Australasian Mathematical Psychology Conference 2019

Differentiating social preference in hypothetical distributive decisions

Blake Cavve
School of Psychology, University of Western Australia
Mark Hurlstone
School of Psychological Science, University of Western Australia
Simon Farrell
School of Psychological Science, University of Western Australia

Neoclassical economic theory assumes that decision making is primarily driven by rational material self-interest. A number of more recent psychological and economic models challenge this assumption, highlighting instead the role of social context in judgement and decision making. Potential manifestations of social preference span several forms of equality or fairness, to various forms of competitive status-based concerns (the most prominent being Brown et al., 2008). Such motivations are assumed to underlie financial choices including support for taxation regimes. Even seemingly similar social preferences generate different implications regarding distributive and re-distributive decisions of individuals.

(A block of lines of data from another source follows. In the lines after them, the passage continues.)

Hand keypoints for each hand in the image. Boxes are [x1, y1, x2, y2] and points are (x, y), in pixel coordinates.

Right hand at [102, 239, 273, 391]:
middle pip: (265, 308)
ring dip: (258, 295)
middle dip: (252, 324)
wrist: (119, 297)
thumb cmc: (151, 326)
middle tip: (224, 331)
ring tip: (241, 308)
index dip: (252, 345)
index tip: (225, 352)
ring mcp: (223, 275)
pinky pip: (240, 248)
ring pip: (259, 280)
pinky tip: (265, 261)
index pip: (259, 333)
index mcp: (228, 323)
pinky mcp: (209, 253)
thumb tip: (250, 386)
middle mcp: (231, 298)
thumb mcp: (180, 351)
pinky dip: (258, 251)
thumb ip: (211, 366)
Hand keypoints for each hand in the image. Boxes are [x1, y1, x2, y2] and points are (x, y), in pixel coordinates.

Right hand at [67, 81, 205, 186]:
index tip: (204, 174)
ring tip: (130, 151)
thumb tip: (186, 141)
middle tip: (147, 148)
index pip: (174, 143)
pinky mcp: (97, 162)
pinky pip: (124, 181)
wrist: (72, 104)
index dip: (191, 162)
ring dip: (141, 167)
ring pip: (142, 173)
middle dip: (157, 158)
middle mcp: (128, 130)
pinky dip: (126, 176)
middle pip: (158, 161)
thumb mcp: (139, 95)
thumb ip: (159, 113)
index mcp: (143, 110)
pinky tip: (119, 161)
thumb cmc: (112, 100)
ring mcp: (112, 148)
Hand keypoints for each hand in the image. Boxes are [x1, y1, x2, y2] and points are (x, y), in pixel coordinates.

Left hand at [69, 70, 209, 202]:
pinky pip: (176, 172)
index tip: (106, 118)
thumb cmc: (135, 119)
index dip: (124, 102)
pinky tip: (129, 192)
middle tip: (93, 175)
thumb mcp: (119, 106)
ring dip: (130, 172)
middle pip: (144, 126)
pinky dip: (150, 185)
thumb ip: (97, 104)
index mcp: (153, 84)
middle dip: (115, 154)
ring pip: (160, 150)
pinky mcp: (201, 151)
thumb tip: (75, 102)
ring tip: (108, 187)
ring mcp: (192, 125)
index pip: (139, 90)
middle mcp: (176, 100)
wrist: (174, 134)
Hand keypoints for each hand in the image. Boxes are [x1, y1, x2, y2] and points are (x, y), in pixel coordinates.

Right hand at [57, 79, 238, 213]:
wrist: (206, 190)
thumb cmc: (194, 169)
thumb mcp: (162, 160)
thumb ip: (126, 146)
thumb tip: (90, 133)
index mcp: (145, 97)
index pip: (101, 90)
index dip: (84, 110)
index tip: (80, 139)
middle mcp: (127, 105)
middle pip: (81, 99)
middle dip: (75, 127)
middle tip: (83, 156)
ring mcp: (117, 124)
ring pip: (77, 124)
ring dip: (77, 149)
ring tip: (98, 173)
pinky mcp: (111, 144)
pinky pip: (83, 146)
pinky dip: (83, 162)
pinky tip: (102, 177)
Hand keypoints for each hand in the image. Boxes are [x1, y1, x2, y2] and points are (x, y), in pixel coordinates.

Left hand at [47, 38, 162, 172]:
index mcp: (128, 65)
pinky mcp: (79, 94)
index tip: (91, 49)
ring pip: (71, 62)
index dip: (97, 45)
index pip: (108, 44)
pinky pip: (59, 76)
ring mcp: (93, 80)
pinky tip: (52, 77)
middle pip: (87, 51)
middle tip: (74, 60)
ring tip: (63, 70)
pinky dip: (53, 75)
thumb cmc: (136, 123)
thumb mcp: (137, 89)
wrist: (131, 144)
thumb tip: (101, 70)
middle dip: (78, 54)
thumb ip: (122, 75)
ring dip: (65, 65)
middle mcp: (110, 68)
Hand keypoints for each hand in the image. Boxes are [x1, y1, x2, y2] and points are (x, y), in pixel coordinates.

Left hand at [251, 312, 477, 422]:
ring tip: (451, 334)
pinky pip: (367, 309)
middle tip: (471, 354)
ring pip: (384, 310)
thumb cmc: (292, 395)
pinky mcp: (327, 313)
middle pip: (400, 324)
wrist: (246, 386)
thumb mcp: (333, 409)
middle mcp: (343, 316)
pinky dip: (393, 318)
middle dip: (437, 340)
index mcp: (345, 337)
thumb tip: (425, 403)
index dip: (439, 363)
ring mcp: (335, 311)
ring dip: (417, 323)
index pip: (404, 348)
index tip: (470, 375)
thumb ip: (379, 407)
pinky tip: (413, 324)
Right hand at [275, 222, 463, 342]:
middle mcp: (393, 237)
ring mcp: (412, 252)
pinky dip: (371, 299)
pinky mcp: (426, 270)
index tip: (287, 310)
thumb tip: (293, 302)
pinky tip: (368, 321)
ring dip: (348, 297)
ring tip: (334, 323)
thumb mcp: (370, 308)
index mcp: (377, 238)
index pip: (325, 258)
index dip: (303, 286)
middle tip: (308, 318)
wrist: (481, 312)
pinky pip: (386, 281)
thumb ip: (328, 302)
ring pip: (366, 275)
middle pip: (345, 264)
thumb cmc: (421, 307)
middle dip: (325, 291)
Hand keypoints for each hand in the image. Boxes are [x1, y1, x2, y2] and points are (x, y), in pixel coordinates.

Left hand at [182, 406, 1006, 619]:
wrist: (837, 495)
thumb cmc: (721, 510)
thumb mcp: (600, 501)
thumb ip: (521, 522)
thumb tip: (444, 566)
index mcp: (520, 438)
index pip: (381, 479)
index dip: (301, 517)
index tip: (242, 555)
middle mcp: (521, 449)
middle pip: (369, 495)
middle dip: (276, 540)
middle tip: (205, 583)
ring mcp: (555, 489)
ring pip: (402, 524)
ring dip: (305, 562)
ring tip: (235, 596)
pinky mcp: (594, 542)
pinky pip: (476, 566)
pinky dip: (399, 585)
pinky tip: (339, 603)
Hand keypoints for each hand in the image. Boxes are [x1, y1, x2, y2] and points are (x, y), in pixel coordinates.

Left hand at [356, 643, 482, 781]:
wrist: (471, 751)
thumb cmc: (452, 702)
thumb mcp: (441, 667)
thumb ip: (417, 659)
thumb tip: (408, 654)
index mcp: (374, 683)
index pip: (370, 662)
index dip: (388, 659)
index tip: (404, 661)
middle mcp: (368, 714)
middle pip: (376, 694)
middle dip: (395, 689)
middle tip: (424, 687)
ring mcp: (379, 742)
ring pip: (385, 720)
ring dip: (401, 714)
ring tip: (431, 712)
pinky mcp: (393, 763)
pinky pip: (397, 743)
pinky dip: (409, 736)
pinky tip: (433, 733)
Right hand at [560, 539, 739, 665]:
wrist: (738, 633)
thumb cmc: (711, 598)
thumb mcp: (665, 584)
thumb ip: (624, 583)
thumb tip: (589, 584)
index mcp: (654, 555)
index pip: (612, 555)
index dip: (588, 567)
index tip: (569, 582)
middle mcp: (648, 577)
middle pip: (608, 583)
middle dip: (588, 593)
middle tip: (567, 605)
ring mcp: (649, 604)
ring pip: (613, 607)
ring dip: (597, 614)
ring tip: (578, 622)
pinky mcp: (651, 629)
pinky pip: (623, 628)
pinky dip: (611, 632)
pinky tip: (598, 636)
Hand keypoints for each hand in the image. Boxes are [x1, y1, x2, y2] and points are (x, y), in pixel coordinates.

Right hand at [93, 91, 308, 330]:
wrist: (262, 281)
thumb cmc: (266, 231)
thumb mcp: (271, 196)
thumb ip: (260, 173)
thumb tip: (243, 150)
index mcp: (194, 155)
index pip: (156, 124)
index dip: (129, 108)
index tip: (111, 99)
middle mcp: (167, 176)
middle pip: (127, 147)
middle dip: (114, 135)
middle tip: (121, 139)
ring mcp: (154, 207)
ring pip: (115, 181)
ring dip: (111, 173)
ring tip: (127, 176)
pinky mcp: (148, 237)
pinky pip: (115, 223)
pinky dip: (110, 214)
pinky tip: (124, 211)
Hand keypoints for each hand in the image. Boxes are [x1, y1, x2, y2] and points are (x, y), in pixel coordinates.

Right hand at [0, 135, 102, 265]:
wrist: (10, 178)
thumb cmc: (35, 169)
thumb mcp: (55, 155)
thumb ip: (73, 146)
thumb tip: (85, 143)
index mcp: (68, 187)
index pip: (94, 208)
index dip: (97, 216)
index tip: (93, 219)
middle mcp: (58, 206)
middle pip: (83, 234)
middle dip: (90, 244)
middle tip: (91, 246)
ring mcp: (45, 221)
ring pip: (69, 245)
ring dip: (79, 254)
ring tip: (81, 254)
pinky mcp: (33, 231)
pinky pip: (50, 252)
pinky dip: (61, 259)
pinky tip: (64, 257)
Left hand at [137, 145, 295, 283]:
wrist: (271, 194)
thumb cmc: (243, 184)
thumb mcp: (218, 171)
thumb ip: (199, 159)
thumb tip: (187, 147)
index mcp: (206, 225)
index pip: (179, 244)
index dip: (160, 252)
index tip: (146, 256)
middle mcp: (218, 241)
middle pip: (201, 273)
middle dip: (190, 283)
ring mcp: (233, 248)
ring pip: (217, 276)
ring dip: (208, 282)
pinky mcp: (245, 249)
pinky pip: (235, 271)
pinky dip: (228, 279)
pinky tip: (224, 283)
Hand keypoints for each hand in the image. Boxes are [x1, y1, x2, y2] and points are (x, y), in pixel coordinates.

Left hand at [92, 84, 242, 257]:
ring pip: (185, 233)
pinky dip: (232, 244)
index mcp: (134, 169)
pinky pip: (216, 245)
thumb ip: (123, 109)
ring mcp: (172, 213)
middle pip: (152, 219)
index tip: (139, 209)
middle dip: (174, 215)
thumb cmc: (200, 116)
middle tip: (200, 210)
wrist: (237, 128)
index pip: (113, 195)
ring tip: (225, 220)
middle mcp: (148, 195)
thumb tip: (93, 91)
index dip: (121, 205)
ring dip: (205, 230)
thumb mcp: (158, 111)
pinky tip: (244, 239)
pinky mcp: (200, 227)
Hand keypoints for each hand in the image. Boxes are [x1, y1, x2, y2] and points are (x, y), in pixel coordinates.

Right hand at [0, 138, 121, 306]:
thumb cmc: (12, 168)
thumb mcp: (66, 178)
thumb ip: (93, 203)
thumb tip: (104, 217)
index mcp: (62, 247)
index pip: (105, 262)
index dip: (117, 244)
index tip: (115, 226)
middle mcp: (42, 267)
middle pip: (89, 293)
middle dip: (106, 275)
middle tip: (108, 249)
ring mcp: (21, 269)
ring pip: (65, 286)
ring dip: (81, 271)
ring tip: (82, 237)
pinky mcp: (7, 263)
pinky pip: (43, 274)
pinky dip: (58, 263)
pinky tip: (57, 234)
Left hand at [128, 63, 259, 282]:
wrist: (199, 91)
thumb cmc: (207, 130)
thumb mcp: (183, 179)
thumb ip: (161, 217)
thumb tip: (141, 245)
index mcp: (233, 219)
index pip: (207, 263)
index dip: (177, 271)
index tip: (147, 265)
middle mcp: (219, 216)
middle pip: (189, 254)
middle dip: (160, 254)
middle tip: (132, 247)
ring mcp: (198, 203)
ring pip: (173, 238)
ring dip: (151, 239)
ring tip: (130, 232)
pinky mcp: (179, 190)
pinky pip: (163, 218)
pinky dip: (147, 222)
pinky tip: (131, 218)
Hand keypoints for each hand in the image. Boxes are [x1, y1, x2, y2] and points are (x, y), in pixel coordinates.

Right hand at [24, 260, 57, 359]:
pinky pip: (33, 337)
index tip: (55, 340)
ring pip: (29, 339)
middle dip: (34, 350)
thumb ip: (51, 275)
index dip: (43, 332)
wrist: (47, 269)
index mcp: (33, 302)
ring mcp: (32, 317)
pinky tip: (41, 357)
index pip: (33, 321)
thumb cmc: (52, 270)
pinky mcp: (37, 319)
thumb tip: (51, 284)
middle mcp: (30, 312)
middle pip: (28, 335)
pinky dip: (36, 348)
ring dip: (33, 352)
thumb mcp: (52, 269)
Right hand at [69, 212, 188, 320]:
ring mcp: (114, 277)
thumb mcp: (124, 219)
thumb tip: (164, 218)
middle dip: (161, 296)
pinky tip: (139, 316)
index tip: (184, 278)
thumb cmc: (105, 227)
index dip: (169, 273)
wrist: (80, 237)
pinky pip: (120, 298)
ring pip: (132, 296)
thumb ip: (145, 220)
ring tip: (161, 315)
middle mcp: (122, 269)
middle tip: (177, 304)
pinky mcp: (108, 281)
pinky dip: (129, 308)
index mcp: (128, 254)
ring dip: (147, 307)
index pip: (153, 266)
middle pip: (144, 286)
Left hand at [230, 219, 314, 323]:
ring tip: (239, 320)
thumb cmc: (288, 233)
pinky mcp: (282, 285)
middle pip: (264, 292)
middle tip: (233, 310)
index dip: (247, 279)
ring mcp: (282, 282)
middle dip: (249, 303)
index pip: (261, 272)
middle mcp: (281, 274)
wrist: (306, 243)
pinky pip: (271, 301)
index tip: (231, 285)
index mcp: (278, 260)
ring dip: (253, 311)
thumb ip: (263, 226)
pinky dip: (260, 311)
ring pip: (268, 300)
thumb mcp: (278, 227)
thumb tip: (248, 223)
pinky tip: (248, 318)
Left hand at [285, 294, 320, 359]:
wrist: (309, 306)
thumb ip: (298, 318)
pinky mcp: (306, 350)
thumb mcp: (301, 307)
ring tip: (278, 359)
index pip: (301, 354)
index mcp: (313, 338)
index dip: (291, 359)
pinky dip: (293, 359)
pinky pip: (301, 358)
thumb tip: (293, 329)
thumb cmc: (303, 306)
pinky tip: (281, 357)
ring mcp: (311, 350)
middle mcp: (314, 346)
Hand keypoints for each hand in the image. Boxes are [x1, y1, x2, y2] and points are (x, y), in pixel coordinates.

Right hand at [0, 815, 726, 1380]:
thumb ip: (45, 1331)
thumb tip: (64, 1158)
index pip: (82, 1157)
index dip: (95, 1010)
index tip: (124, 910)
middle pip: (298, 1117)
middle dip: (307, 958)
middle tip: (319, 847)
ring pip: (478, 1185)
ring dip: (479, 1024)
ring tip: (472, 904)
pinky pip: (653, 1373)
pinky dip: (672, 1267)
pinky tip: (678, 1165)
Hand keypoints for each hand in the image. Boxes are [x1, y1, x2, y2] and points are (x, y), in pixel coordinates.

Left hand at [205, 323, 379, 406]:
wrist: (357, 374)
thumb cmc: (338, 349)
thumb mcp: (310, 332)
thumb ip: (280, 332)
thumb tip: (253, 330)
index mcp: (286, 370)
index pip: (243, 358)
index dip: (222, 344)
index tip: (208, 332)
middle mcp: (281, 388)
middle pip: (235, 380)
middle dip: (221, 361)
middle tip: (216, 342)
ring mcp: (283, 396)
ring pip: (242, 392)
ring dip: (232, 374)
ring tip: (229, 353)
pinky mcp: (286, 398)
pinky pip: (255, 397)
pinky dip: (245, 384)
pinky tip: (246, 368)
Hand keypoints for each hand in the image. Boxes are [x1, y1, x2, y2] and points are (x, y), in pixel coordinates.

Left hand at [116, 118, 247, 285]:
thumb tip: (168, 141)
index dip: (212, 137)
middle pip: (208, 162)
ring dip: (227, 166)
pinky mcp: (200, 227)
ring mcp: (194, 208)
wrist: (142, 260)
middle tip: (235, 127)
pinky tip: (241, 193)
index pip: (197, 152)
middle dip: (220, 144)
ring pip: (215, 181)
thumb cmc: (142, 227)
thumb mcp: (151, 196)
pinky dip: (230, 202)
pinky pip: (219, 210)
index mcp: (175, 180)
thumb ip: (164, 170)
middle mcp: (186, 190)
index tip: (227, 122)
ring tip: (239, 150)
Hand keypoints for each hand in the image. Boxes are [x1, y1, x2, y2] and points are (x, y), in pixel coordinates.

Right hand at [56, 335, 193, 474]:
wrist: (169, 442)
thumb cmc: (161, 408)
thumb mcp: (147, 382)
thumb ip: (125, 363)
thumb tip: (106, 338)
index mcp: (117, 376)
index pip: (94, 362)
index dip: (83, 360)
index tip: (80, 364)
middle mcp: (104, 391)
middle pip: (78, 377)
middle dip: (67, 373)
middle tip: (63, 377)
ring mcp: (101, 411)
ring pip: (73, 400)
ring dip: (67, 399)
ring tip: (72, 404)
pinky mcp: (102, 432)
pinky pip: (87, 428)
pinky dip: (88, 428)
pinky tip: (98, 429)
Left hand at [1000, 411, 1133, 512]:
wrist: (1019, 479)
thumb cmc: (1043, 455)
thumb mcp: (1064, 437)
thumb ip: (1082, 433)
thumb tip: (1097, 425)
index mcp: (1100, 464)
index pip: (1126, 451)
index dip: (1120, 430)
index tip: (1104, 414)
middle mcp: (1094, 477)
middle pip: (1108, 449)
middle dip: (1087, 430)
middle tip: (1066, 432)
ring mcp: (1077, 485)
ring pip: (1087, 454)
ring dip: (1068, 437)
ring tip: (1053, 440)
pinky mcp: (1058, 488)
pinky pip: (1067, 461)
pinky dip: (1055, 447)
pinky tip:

In order to differentiate preferences reflecting concern for material self-interest, equality and competitive status in re-distributive decisions, Social Utility functions (Loewenstein et al., 1989) were elicited in several (hypothetical) decision making domains (e.g., income, vacation time, attractiveness). Preferences regarding hypothetical allocations varied by domain, and substantial discrete individual differences were observed. Overall, Bayesian model selection indicates prominent fairness-based preferences for resource distribution, consistent with Inequality Aversion (Fehr & Schmidt, 1999).